I don't think that I can add much to what's been said here but when a place gets it right it's a cause to rejoice. I wasn't quite prepared for the uptown feel here and wondered aloud to my companions if this is a bit what Danny Meyer's rib joint on the upper East Side, Blue Smoke, feels like.

When I go to any BBQ place I always think that to get the rib/chicken combo rather obligatory but I'm glad I was talked into it. At $18, the chicken is very good and so are the St. Louis spares. I concur with the fried mac 'n cheese. It's like the perfect Paula Dean post Thanksgiving invention. What's not to like? The collard greens are probably the best I've had with great spice and flavor. The tiny corn muffins that come at the top are that rare creation of flavor and moistness that almost always allude others and the La Brea bakery bread tastes as good here as it does at Campanile which I've never experienced in any other restaurant.

The surprise is in the creativity of the starters: delicious duck spring rolls with a luxurious cherry compote and a nice Thai calamari with cole slaw.

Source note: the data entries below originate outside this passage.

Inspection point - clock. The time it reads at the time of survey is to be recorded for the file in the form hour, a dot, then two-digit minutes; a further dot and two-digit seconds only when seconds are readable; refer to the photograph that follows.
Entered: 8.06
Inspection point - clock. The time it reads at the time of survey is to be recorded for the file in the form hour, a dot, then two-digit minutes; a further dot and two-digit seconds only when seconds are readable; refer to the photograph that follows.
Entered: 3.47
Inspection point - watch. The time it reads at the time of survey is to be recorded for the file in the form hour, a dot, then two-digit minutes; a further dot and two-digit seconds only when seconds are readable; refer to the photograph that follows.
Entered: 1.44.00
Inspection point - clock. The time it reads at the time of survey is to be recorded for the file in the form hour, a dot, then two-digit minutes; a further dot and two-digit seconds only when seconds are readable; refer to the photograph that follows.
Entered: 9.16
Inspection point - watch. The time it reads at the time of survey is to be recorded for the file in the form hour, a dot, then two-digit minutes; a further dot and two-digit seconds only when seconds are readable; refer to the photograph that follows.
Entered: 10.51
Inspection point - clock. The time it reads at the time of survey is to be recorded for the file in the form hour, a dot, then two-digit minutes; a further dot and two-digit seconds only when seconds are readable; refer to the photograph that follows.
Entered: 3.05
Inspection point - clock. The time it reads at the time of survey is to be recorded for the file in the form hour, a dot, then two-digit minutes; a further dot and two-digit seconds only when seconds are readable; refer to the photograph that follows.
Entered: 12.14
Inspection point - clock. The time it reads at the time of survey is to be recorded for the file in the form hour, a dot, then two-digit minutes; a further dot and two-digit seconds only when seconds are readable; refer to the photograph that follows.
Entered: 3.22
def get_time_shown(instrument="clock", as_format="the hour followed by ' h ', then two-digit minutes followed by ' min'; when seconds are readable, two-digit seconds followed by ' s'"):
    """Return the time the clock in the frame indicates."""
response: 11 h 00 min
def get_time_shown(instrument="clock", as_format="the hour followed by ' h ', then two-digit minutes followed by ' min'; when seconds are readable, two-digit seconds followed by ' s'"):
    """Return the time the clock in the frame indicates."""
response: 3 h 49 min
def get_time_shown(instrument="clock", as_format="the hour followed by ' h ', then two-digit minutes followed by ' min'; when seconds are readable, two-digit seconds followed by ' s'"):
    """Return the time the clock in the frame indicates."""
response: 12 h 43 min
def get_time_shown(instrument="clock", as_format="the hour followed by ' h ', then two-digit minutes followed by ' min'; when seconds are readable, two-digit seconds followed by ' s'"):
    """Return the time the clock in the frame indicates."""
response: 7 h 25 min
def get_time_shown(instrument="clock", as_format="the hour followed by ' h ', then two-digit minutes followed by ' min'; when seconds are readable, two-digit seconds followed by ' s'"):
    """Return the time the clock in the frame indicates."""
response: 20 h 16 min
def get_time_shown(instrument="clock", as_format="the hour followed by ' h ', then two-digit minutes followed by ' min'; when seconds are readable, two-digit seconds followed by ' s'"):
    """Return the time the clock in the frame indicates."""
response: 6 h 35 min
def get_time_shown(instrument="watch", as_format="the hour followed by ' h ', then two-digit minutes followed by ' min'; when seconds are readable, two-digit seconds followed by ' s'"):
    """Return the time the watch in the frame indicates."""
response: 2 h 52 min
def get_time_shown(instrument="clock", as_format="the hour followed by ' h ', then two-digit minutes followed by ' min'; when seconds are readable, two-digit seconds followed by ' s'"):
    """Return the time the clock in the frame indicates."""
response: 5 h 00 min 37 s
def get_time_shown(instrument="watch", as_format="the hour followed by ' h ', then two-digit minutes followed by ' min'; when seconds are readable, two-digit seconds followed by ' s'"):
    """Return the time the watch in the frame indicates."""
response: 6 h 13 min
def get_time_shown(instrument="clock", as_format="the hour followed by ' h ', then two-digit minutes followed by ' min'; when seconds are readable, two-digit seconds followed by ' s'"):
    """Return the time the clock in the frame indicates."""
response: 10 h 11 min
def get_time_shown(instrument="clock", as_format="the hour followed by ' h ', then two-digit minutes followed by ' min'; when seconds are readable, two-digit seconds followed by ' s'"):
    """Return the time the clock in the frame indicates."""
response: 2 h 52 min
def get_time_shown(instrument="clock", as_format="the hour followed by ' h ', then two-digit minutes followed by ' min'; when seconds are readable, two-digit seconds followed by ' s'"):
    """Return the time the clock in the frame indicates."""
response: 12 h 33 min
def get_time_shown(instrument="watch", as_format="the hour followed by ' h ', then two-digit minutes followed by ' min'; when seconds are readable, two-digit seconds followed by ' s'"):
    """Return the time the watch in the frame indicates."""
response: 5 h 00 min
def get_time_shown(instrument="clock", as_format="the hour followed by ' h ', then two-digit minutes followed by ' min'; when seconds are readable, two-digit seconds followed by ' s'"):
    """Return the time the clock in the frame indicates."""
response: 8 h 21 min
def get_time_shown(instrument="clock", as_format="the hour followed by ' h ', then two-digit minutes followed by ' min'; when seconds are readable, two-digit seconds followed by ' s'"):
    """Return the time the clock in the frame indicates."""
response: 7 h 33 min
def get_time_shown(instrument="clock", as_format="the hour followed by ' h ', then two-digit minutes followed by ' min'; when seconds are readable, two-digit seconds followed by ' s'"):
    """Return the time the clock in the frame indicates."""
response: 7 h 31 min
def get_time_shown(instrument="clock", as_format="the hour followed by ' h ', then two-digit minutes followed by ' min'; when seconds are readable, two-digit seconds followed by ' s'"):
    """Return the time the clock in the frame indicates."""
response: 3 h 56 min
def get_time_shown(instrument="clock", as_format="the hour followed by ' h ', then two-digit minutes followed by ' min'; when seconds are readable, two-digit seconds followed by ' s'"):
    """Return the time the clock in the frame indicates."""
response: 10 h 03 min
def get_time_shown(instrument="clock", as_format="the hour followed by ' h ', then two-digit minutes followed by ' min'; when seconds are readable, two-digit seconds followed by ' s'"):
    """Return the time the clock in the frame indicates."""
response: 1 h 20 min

One friend tried the newly added 'Cajon' Stew for $21 with generous amounts of crayfish, shrimp, fish, rice, greens, tasso and lots of punch. The other ordered the special Salmon, lightly spiced in a wonderful buttery nage.

Dessert was a homey sticky toffee pudding cake with creme fraiche and the wine list seemed to have some affordable and interesting choices. We were, however, treated to a Ridge Geyserville 2002 zin which, well, dwarfed the competition which was a bit unfair but we're not complaining.

Service was confident and hospitable and then there was the crowd. Critics and chefs and Hounds, oh my. Thanks, Carter, for a great rec.